KARACHI: Exchange firms on Saturday offered the government to pay for opening letters of credit (LCs) for imports as banks are reluctant to do so due to lack of foreign reserves.
General Secretary Exchange Companies Association, M Zafar Paracha said in a statement that several sectors and industries are facing problems due to banks’ refusal to open letters of credit.
Taking note of the crisis, exchange companies decided to share the load, as these firms help the government by providing US dollars needed for credit card settlement, educational purposes and medical treatment abroad as well as Hajj, Umrah. Offers. He added that religious pilgrimages, and other journeys.
“If the government allows, exchange companies are ready to pay up to USD 50,000/- for pending LCs and open new LCs to address concerns of the nation and country,” Pracha said.
He added that this would ensure availability of essential commodities and reduce the burden on the government.
He added that they could finance imports (Letters of Credit/LCs) worth $200-250 million in the next month.
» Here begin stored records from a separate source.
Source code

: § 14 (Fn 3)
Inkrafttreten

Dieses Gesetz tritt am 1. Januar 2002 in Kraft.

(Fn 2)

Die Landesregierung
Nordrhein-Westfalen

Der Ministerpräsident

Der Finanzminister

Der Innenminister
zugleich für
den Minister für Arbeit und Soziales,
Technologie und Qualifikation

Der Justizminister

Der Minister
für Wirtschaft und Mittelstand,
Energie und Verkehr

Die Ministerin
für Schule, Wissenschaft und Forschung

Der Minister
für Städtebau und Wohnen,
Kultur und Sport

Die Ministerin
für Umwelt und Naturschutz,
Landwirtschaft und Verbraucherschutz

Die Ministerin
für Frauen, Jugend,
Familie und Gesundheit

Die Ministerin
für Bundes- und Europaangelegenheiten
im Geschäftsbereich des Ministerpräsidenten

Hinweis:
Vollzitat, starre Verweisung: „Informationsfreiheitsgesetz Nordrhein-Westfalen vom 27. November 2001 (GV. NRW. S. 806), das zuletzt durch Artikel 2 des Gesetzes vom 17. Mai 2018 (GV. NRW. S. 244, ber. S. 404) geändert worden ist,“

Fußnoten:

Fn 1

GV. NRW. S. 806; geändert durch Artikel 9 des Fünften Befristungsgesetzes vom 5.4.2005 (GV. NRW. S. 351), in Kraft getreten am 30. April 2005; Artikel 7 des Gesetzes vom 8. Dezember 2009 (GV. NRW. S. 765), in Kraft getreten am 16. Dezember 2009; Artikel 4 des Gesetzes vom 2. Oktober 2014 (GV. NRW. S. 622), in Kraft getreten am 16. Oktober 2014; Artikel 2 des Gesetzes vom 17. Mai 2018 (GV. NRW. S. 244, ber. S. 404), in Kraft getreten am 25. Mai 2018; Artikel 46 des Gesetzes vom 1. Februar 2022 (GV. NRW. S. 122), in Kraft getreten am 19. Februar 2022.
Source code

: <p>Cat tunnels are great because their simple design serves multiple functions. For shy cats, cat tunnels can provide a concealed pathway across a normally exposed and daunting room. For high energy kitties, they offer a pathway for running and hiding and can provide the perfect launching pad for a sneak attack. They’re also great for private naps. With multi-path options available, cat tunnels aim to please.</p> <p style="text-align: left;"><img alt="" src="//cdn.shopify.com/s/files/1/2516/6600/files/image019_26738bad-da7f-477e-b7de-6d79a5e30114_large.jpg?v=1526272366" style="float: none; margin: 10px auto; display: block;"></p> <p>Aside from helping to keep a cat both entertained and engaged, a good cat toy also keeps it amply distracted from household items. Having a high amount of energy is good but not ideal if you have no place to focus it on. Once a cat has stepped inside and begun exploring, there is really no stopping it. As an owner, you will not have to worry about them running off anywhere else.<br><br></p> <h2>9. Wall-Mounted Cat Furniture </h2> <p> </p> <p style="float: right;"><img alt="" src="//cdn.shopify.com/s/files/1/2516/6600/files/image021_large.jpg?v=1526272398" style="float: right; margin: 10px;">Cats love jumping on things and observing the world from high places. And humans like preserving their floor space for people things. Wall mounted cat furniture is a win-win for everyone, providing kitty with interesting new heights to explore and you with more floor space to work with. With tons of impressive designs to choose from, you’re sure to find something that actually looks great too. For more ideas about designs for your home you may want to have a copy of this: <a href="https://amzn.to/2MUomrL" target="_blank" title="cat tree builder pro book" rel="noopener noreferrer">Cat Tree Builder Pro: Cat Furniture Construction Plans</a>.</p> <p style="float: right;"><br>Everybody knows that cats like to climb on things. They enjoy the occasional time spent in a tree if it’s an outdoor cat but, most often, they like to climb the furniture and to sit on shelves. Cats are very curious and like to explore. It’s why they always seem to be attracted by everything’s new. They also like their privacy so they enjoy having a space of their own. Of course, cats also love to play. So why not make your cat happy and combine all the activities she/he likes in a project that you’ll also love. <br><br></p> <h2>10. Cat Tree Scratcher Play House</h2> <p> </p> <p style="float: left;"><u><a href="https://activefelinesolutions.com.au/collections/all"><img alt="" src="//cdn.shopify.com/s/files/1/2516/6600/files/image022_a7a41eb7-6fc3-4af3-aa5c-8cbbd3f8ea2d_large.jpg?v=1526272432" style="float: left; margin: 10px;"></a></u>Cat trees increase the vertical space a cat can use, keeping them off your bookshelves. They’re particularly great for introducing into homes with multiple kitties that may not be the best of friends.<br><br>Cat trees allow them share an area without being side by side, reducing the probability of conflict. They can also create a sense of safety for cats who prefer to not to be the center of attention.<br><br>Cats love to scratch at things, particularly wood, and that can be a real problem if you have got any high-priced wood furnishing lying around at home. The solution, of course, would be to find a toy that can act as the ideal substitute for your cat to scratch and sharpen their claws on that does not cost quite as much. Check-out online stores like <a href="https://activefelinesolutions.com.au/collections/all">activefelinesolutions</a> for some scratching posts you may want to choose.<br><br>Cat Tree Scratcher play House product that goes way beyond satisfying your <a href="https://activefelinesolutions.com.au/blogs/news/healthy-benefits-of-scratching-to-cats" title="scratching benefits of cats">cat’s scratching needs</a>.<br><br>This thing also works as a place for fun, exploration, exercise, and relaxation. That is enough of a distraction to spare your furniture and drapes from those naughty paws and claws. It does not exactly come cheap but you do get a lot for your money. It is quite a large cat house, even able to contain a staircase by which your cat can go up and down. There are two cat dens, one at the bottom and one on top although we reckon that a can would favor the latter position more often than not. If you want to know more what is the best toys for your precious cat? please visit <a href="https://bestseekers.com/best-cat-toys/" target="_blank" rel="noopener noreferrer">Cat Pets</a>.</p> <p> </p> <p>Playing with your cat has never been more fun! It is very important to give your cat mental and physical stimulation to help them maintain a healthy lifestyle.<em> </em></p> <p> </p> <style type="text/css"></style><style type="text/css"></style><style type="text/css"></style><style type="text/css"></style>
However, they said they would offer financing at 255/$… compared to 227/$ in the interbank market.
He said that the rates in the black market have increased to more than 270 rupees.
Pracha said that the financing of LCs through the open market will help divert much-needed foreign exchange from illegal hawala handi markets to the open legal market.
He said that the proposal of exchange firms has already been conveyed to Finance Minister Ishaq Dar. The currency dealers’ proposals come at a time when the country is struggling with dwindling foreign exchange reserves. According to State Bank data, the central bank’s foreign reserves fell by $245 million to $5.6 billion as of December 30.
The interbank and open market gap has widened as commercial banks refuse to open letters of credit for various import consignments, while exchange firms have yet to release dollars even to their non-commercial clients.
Importers are facing a dollar crunch, with their letters of credit either denied or consignments sitting at docks for weeks due to non-clearance from banks. It also imposes demurrage charges on importers, further deepening their liquidity problems.
On Friday, January 6, edible oil importers requested the central bank’s intervention as commercial banks refused to issue letters of credit at the interbank rate despite the sector being exempted from the condition of prior approval from the central bank.